Statistics: Bootstrapping

Initialize NeuroAnalyzer
using NeuroAnalyzer
using Statistics
eeg = load("files/eeg.hdf")
e10 = epoch(eeg, ep_len = 10)

Bootstrapping is a resampling method used to estimate the sampling distribution of a statistic by repeatedly sampling with replacement from the observed data. It is widely used in statistical inference, machine learning, and signal processing (e.g., EEG analysis) to:

  • Estimate confidence intervals,
  • Assess uncertainty in estimators,
  • Test hypotheses,
  • Validate models,
  • Handle small or non-normal datasets.

Bootstrapping is a non-parametric method that uses resampling to approximate the sampling distribution of a statistic (e.g., mean, median, correlation). It is particularly useful when:

  • The theoretical distribution of the statistic is unknown,
  • The sample size is small,
  • The data is non-normal,
  • Parametric assumptions (e.g., normality) are violated.

Key Ideas

Instead of relying on theoretical distributions (e.g., normal distribution for means), bootstrapping uses the data itself to estimate uncertainty by:

  • Resampling the data with replacement,
  • Computing the statistic for each resample,
  • Repeating this process many times (e.g., 1000–10,000 iterations),
  • Using the distribution of bootstrap statistics to estimate confidence intervals, bias, or p-values.

Calculate CI

Getting the first 2 seconds of the channel 1 of epochs 1:10 and calculating its mean and 95% CI:

s2 = t2s(e10, t = 2) # in samples
s = e10.data[1, 1:s2, 1:10]
bs_data = bootstrap_ci(s, cl = 0.95)
s_avg, s_l, s_u = bs_data.gm, bs_data.ll, bs_data.ul

Plotting CI:

t = e10.epoch_time[1:s2] # time points
plot_ci(s_avg,
        s_l,
        s_u,
        t,
        xlabel = "Time [s]",
        ylabel = "Amplitude")

Calculate Statistics

In NeuroAnalyzer, you can calculate any statistical function (e.g., mean, median, correlation) using the bootstrapping method by providing the function as a string with obj as a placeholder for the signal data.

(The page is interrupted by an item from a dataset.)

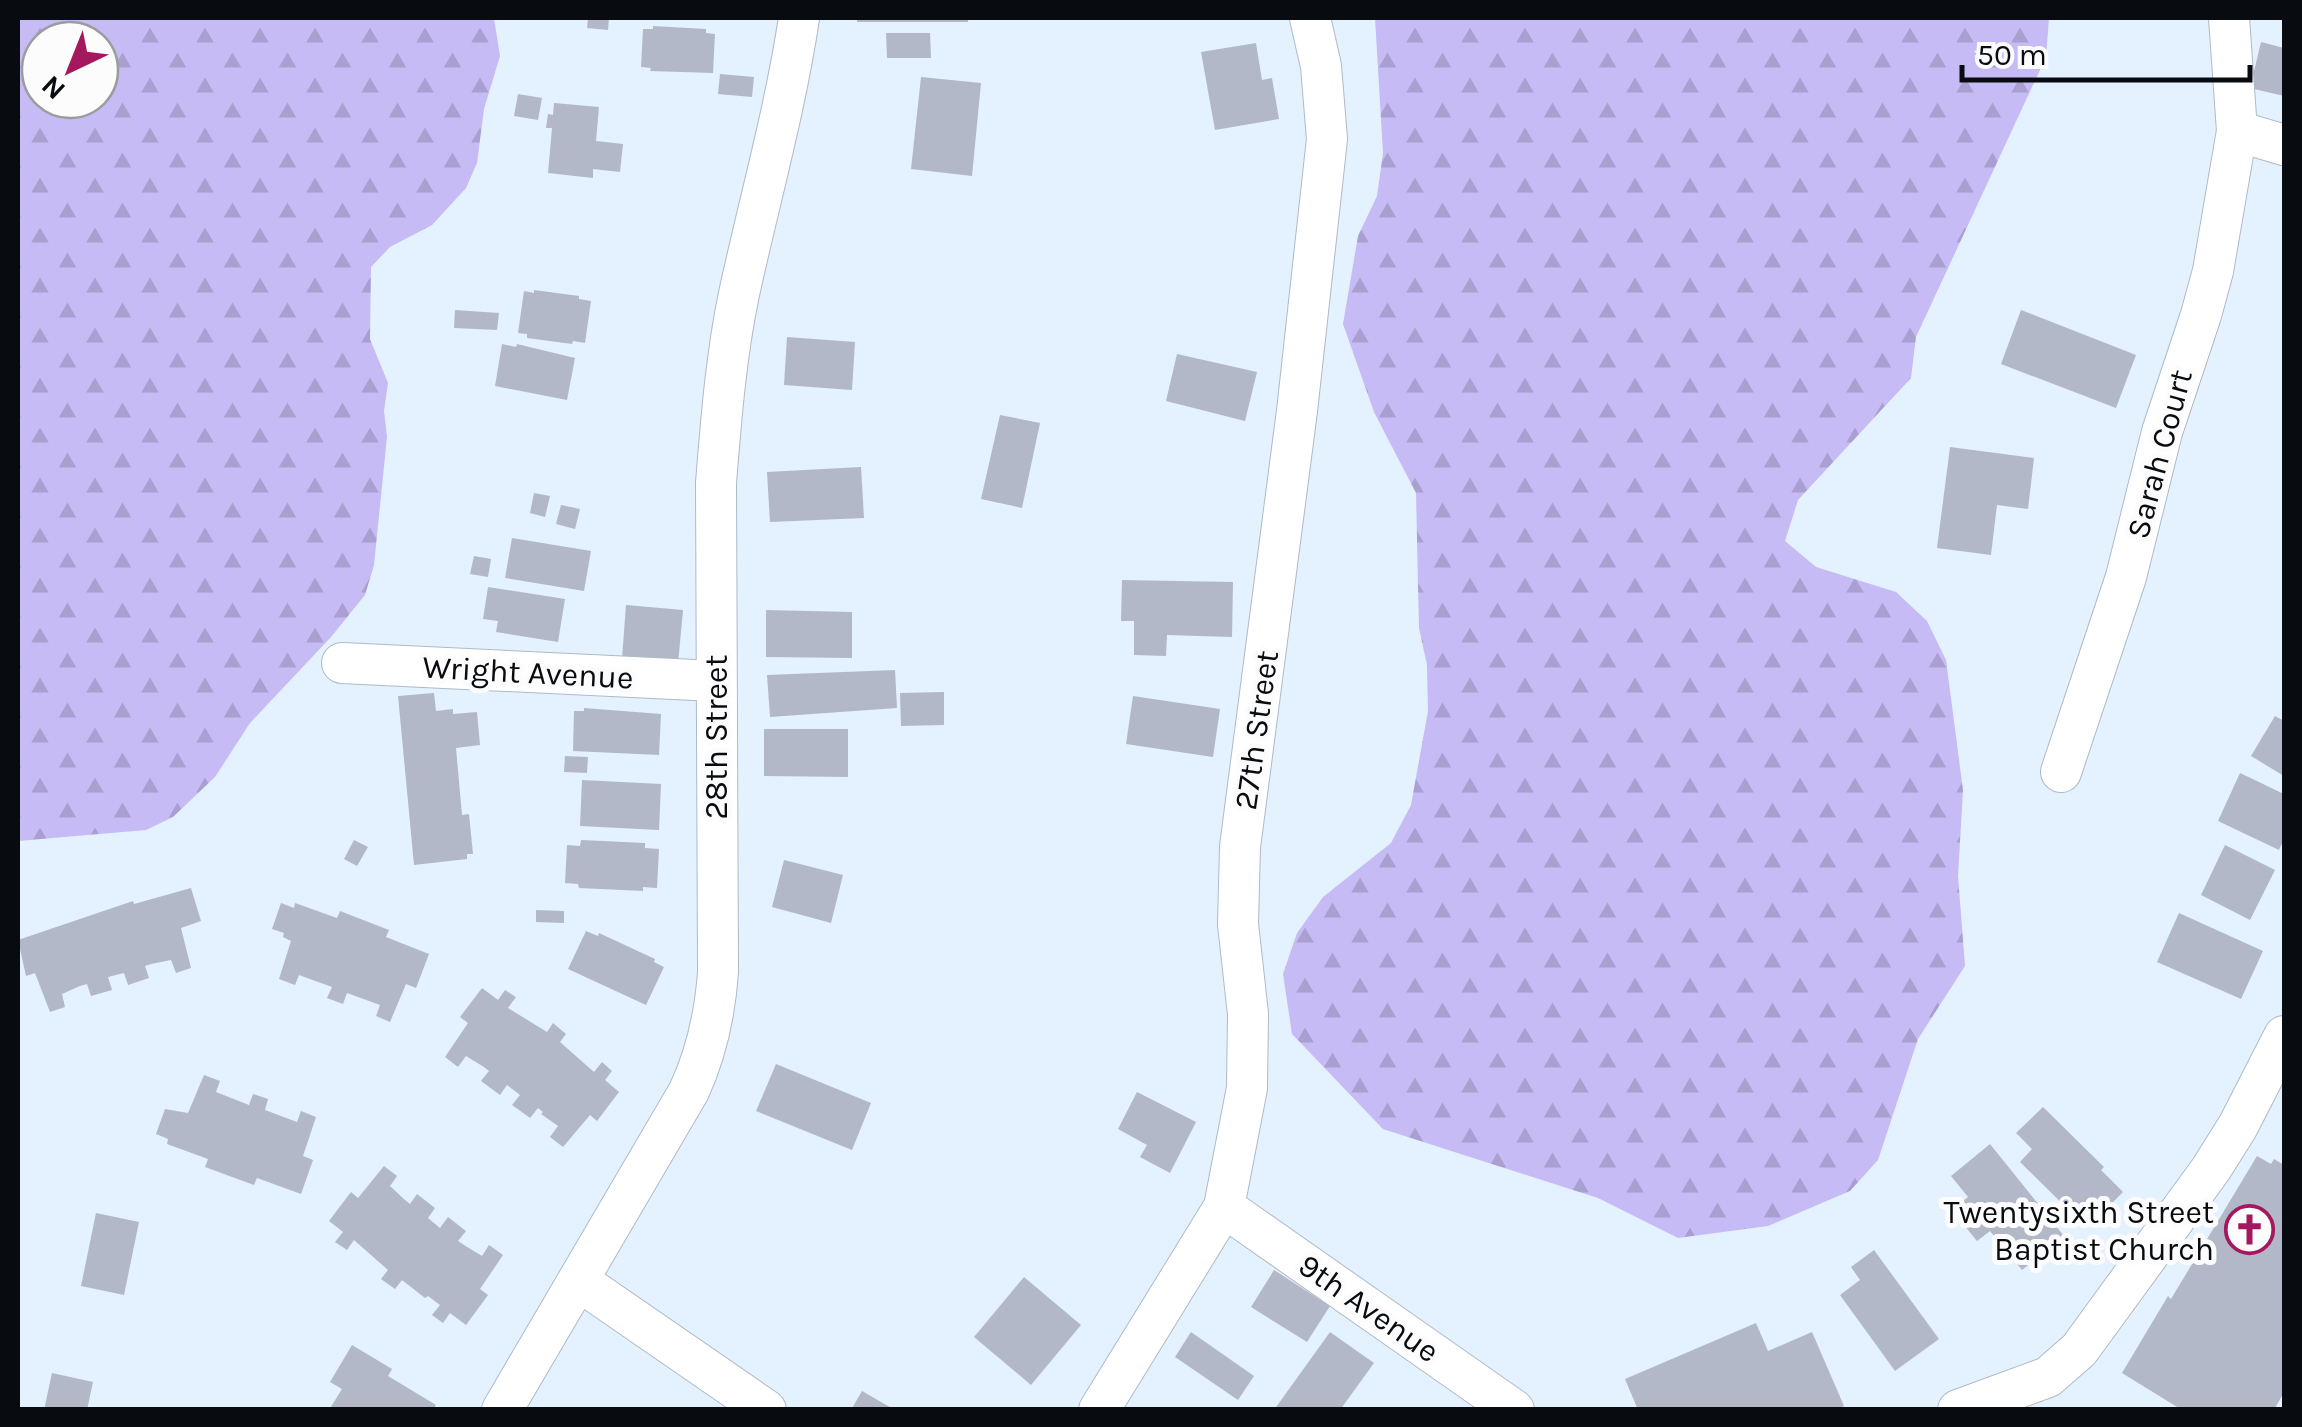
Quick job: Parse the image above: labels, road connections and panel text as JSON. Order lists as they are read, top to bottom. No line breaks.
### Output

s = e10.data[1, :, 1:10] # get epochs 1 to 10 for channel 1
s_stat = mean(s)         # mean of the data
s_dist = bootstrap_stat(s,
                        f = "mean(obj)",
                        n1 = 3000,
                        n2 = 1000)

f: The statistical function to compute (as a string). Use obj as a placeholder for the data.\ n1: number of bootstrap resamples; must be ≥ 1.\ n2: number of epochs drawn per resample; must be ≥ 1.

The result is bootstrap distribution of the statistic.

Plotting the distribution against calculate mean:

plot_histogram(s_dist,
               s_stat,
               draw_median = false,
               draw_mean = true)